Okay, this is a bit of a late post. From here on in all Doctor Who episode recaps will appear on Mondays, but this week was a little different. See, I didn’t watch the premiere on Saturday night with the rest of the world; I waited till Monday night to see it with my daughter and a couple hundred of my close friends at the local multi-plex. This says something about the popularity of the program these days; that the first episode of a British TV series was shown on a movie screen in a small suburb on the west side of Denver. And people showed up.
On a related note: do you know how hard it is to avoid spoilers for three days? Answer: Pretty damn hard. Had to avoid all social media and stay away from the internet, but I did my best to avoid the temptation.
So what happened in this episode?
Well, they killed a dinosaur, which is not cool.
But I suppose the point of the episode was to introduce Peter Capaldi to the role of the Doctor. In this respect it did a fine job. The episode was slow and focused and allowed Capaldi to be funny and serious with some good lines and even a pratfall. However I must say that the “post-regeneration trauma episode” has in my mind grown a little tired – with the flailing about and the forgetting stuff. But it has become a thing that Doctors do ever since Troughton took the part so I guess it will continue. At least he didn’t try to strangle his companion.
This was also a re-introduction to Clara as well. Now that she is somewhat free of the impossiblness and mystery from last season she is allowed to grow a little and be something more than just plucky and chipper. And the scenes in Vastra’s drawing room and staring down the half-faced man were very dramatic and lovely.
Now I don’t really think any but a small few had any doubt that Capaldi would be great in the role. It was just a matter of how he would be great. My daughter was one of the few. To be fair she has only known the series in its new form and so only know the Doctor to be young and dashing. Her first response to the casting news was, “He’s so old!” and as the credits rolled on Deep Breath the response was, “He’s growing on me.”
And that in a nutshell was this episode was meant to do. To reassure the newbies that it’s still the same show and still the same character, just a bit more…mature.
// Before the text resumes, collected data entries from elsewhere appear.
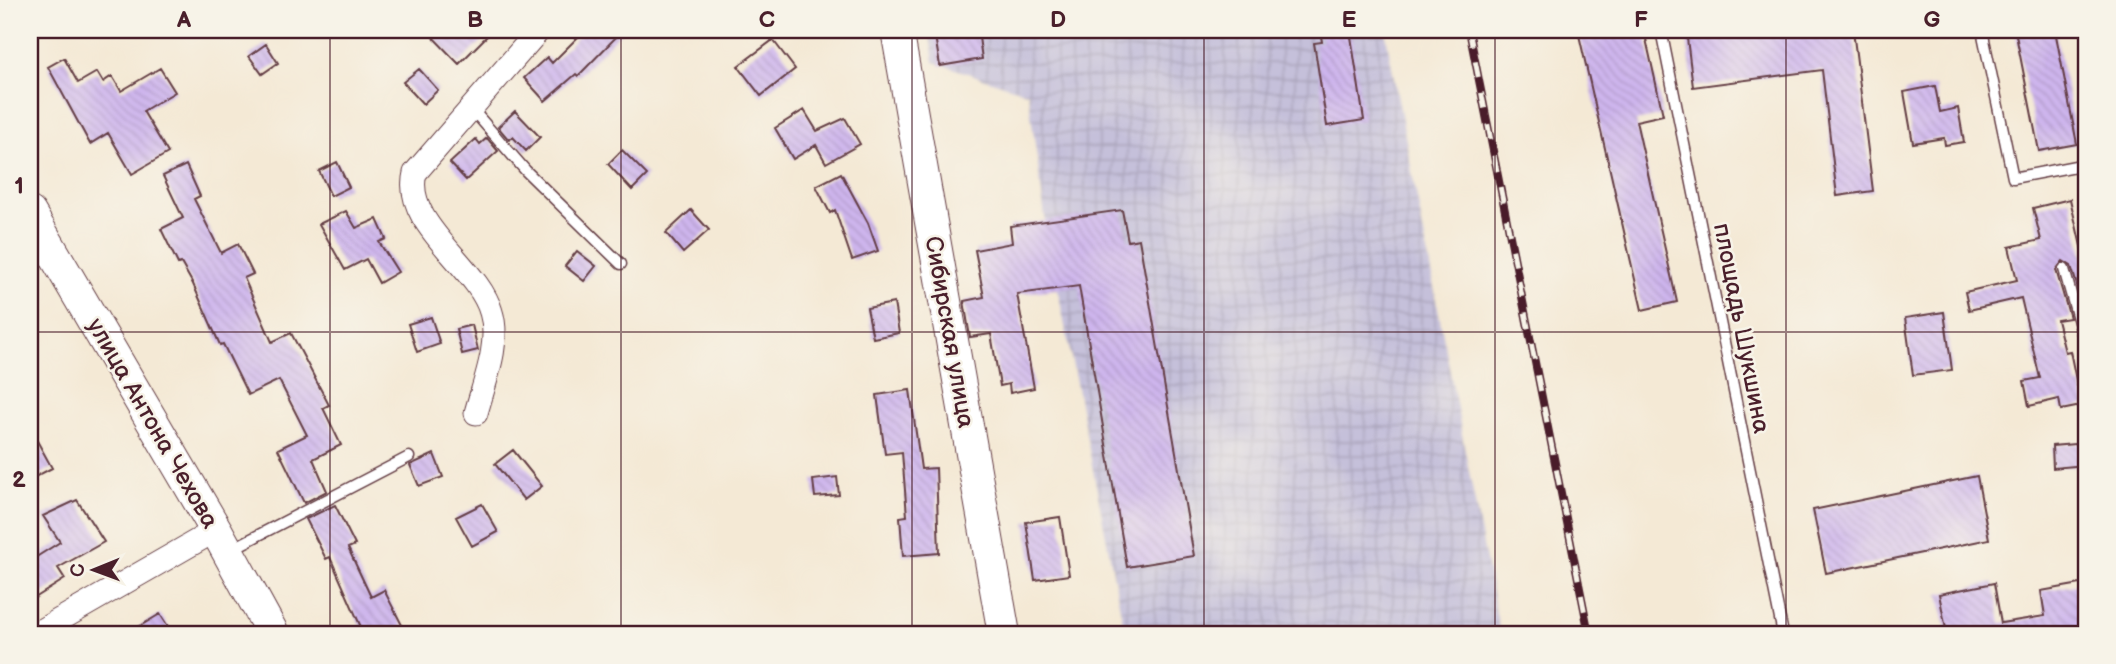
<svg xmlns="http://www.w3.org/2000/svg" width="2116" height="664" viewBox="0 0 2116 664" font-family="'Balsamiq Sans',sans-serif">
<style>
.industrial{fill:url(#industrial-grid)}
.building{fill:url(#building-back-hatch)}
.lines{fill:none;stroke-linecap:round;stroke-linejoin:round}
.lane-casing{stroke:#643d44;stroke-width:13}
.street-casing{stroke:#643d44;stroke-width:25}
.secondary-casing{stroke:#643d44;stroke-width:34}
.lane{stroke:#fff;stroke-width:10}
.street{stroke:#fff;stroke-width:23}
.secondary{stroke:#fff;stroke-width:32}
.rail-casing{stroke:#4a1f2b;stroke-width:8}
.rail{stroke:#f7f3e8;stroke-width:5;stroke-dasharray:16;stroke-linecap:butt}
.grid{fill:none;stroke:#4a1f2b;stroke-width:2;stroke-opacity:0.55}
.labels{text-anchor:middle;stroke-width:5;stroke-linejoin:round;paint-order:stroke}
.street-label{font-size:24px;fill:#4a1f2b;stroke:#f7f3e8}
.neatline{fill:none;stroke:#4a1f2b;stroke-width:2.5}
.grid-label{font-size:23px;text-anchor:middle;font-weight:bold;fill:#4a1f2b}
</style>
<defs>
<pattern id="industrial-grid" width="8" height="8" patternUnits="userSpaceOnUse" patternTransform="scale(1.75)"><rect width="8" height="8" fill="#c5c0da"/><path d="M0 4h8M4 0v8" fill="none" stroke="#aba5bb"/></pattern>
<pattern id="building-back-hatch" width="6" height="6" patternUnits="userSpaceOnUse" patternTransform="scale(1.75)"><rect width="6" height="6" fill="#ceb5ed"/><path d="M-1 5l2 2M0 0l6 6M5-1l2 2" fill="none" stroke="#b29bcb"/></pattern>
</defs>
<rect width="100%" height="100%" fill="#f7f3e8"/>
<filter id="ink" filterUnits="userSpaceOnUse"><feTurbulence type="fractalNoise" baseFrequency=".0143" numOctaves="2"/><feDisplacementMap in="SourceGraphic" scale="14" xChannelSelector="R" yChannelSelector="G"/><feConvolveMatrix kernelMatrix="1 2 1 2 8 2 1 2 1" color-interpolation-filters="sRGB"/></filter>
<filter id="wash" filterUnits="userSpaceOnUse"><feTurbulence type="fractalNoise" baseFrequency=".00686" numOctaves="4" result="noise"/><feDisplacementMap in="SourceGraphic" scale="28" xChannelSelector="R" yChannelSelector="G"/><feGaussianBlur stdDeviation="1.57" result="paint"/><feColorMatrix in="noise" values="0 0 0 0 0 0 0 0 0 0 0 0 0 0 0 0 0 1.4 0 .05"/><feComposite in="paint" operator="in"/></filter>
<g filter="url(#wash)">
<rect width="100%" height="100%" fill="#f4e9d5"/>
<path class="industrial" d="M929 30H1385L1500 634H1125L1048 239 1028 93 934 62Z"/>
<g id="blocks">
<path class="building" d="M426 30H493L459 64Z
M585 30H623L578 76 576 74 545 101 524 78 547 57 552 63Z
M934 30H978L982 59 940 66Z
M1320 30H1350L1364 120 1327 126 1314 43 1322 42Z
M1600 30H1644L1663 115 1636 121 1677 302 1642 310 1579 35Z
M1686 30H1853L1873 191 1837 196 1822 70 1693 87Z
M2015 30H2055L2077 144 2039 151Z
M773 40 795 69 761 96 738 66Z
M266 44 278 63 262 74 249 56Z
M64 58 78 83 97 72 103 82 112 76 121 91 160 68 175 92 143 111 168 153 132 174 108 133 90 144 48 67Z
M419 69 438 90 423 104 403 82Z
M1935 86 1940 112 1958 108 1964 142 1945 145 1944 138 1913 143 1904 92Z
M804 110 817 131 845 118 860 144 826 163 816 145 793 159 775 128Z
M515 111 540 137 526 151 513 137 509 140 498 127Z
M487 138 498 151 466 180 450 163 476 139 480 144Z
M622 150 647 175 632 190 608 164Z
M337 162 349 187 331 196 319 171Z
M186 165 200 196 194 199 221 253 238 244 253 274 244 278 272 342 291 333 329 405 323 408 341 445 313 459 327 491 304 503 278 449 307 435 279 380 248 395 223 344 220 345 193 284 181 263 178 264 161 229 183 218 163 176Z
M841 173 868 223 878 251 852 260 835 210 830 213 816 186Z
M2070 199 2084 259 2086 258V314L2071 266 2063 261 2056 270 2070 318 2057 320 2065 352 2070 351 2077 385 2081 384 2086 405 2061 410 2059 399 2029 406 2024 381 2040 378 2021 298 1969 310 1965 292 2017 280 2009 247 2041 240 2033 208Z
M691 210 709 230 683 253 666 233Z
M1122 210 1128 241 1139 239 1194 556 1127 567 1079 286 1017 294 1034 388 1010 393 1009 384 1000 386 991 334 970 337 964 301 984 297 975 250 1012 243 1010 226Z
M346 211 356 228 377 219 386 239 379 242 398 272 379 283 366 259 345 270 319 224Z
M577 251 596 266 584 281 565 266Z
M894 303 899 333 873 338 867 308Z
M1944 312 1952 370 1913 375 1905 318Z
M431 317 440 344 417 352 408 324Z
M472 325 478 350 462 354 456 329Z
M910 390 921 469 936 468 939 553 903 556 900 517 907 516 902 452 885 454 877 395Z
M30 428 52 468 35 477 30 467Z
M2086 443V465L2053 468 2052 446Z
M513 450 542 486 524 500 495 464Z
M434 454 443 477 419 486 410 465Z
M1977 476 1989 539 1826 573 1813 510Z
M837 477 839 495 815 497 813 480Z
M77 500 104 542 58 568 65 579 30 601V561L60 542 43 516Z
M482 504 498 532 472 546 456 517Z
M335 505 355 545 348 548 371 597 384 590 403 627 389 634H364L330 557 326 559 306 519Z
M1060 517 1069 575 1035 580 1026 522Z
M1994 583 2001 623 2045 616 2041 591 2086 583V626L2042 634H1947L1939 594Z
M160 614 173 634H127Z"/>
</g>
</g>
<g filter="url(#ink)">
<use href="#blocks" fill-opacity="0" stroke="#643d44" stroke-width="2"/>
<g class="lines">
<g class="lane-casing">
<path id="lane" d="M1661 30 1783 634
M1982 30 2013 178 2086 164
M471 108 526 171 621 264
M2064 269 2086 347
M230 550 409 457"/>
</g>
<g class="street-casing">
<path id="street" d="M476 413C484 383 501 343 491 312 478 266 402 224 415 173L539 30
M35 634 216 530"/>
</g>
<g class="secondary-casing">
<path id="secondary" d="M897 30 1004 634
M30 213 216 530 273 634"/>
</g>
<use href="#lane" class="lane"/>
<use href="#street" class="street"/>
<use href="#secondary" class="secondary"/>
<g class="rail-casing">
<path id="rail" d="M1469 30 1589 634"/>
</g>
<use href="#rail" class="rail"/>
</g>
</g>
<path class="grid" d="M330 30V634M621 30V634M912 30V634M1204 30V634M1495 30V634M1786 30V634M30 332H2086"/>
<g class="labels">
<g class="street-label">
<text transform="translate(1742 328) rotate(79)" y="8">площадь Шукшина</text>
<text transform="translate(950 332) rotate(80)" y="8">Сибирская улица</text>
<text transform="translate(153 423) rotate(60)" y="8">улица Антона Чехова</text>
</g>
</g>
<rect width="2116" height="664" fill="none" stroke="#f7f3e8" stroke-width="77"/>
<g transform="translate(94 570) rotate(269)" stroke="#f7f3e8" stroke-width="5" paint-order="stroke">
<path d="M0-5L12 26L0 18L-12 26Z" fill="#4a1f2b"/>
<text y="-10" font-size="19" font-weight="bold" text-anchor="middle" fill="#4a1f2b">С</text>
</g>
<rect x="38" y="38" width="2040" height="588" class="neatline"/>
<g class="grid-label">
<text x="184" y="27">A</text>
<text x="475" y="27">B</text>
<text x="767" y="27">C</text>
<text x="1058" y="27">D</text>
<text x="1349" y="27">E</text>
<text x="1641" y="27">F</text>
<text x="1932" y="27">G</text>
<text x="19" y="193">1</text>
<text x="19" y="487">2</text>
</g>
</svg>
Of course to the old-timers like myself this is nothing new. In the old days the Doctor was always a cantankerous granddad. I’m actually pleased the Doctor is older than me again.
But reintroductions aside let’s get to what the heart of the episode was and what I believe the subtext of the season will be as well – identity. What is it that makes us who we are? And after changes upon changes are we still the same person?
This was touched on with Matt Smith’s regeneration speech at the end of Day of the Doctor, “It all just disappears, everything you are, in a moment like breath on a mirror.” This was done with a sense of nostalgia and longing, whereas with Capaldi this is addressed again but this time with loss and fear, “Who frowned me this face?” he asks.
This idea that we are constantly changing year after year, that we are fundamentally different beings than what we once were is profound. Are you that same person you were when you were 18? Or 10? Or an infant? How many things have you forgotten? And if you forgot them did they really happen? It’s the ‘tree falling in the forest’ conundrum. It is a philosophically loaded question. The idea of what can we really know and who we really are questions that we think we know, we think we can answer but the more we think about it that more our faces frown.
In the episode the Doctor is confronted with several mirrors, all with different reflections, in every one the Doctor cannot recognize that reflection until faced with the refection of the Half-faced Man. A man/machine that has replaced every part, every cog, every limb so many times that the original no longer exists. The Doctor uses an example of an old broom to describe him – replace the handle, replace brush – is it still the same broom? The Doctor answers, “no.”
If that is the case then what does that make him?
There were many great moments in Deep Breath, but the question of identity is very exciting. It remains to be seen if this idea will be continued and expanded on and its potential realized.
Oh, and hopefully there will be no more dinosaur deaths.